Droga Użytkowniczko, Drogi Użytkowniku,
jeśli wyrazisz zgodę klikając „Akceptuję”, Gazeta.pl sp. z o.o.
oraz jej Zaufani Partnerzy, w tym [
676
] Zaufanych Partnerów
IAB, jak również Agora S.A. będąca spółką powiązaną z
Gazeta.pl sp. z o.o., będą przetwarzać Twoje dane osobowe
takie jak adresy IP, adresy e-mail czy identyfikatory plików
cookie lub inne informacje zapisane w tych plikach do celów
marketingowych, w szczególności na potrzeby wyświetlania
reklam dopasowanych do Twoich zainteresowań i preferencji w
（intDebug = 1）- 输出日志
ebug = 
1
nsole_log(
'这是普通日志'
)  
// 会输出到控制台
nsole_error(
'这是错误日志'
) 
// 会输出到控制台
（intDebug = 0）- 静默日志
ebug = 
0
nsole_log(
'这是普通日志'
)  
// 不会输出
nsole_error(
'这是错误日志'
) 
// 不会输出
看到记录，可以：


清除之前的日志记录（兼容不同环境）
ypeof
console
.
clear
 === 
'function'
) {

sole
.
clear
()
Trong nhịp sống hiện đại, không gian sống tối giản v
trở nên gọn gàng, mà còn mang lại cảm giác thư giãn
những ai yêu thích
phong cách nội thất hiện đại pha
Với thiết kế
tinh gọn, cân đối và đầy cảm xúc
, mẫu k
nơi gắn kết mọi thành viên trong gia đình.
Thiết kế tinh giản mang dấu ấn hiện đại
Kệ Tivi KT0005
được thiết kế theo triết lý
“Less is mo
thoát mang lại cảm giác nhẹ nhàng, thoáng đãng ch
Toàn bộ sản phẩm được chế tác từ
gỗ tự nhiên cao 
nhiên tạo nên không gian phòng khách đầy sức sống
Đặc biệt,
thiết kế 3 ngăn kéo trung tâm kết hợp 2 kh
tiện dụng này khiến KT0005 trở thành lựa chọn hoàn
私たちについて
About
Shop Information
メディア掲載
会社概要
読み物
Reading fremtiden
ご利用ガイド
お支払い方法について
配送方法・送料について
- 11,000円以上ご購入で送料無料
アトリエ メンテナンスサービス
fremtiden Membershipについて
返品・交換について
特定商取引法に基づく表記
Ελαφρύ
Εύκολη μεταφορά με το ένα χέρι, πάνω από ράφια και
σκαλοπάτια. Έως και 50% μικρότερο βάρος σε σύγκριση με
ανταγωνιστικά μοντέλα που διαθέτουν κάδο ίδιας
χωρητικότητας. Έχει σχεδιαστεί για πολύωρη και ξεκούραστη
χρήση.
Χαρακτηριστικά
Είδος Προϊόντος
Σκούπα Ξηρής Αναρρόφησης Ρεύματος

----------

Reproduce every line of the rows above, character for character, with no changes.

Droga Użytkowniczko, Drogi Użytkowniku,
jeśli wyrazisz zgodę klikając „Akceptuję”, Gazeta.pl sp. z o.o.
oraz jej Zaufani Partnerzy, w tym [
676
] Zaufanych Partnerów
IAB, jak również Agora S.A. będąca spółką powiązaną z
Gazeta.pl sp. z o.o., będą przetwarzać Twoje dane osobowe
takie jak adresy IP, adresy e-mail czy identyfikatory plików
cookie lub inne informacje zapisane w tych plikach do celów
marketingowych, w szczególności na potrzeby wyświetlania
reklam dopasowanych do Twoich zainteresowań i preferencji w
（intDebug = 1）- 输出日志
ebug = 
1
nsole_log(
'这是普通日志'
)  
// 会输出到控制台
nsole_error(
'这是错误日志'
) 
// 会输出到控制台
（intDebug = 0）- 静默日志
ebug = 
0
nsole_log(
'这是普通日志'
)  
// 不会输出
nsole_error(
'这是错误日志'
) 
// 不会输出
看到记录，可以：


清除之前的日志记录（兼容不同环境）
ypeof
console
.
clear
 === 
'function'
) {

sole
.
clear
()
Trong nhịp sống hiện đại, không gian sống tối giản v
trở nên gọn gàng, mà còn mang lại cảm giác thư giãn
những ai yêu thích
phong cách nội thất hiện đại pha
Với thiết kế
tinh gọn, cân đối và đầy cảm xúc
, mẫu k
nơi gắn kết mọi thành viên trong gia đình.
Thiết kế tinh giản mang dấu ấn hiện đại
Kệ Tivi KT0005
được thiết kế theo triết lý
“Less is mo
thoát mang lại cảm giác nhẹ nhàng, thoáng đãng ch
Toàn bộ sản phẩm được chế tác từ
gỗ tự nhiên cao 
nhiên tạo nên không gian phòng khách đầy sức sống
Đặc biệt,
thiết kế 3 ngăn kéo trung tâm kết hợp 2 kh
tiện dụng này khiến KT0005 trở thành lựa chọn hoàn
私たちについて
About
Shop Information
メディア掲載
会社概要
読み物
Reading fremtiden
ご利用ガイド
お支払い方法について
配送方法・送料について
- 11,000円以上ご購入で送料無料
アトリエ メンテナンスサービス
fremtiden Membershipについて
返品・交換について
特定商取引法に基づく表記
Ελαφρύ
Εύκολη μεταφορά με το ένα χέρι, πάνω από ράφια και
σκαλοπάτια. Έως και 50% μικρότερο βάρος σε σύγκριση με
ανταγωνιστικά μοντέλα που διαθέτουν κάδο ίδιας
χωρητικότητας. Έχει σχεδιαστεί για πολύωρη και ξεκούραστη
χρήση.
Χαρακτηριστικά
Είδος Προϊόντος
Σκούπα Ξηρής Αναρρόφησης Ρεύματος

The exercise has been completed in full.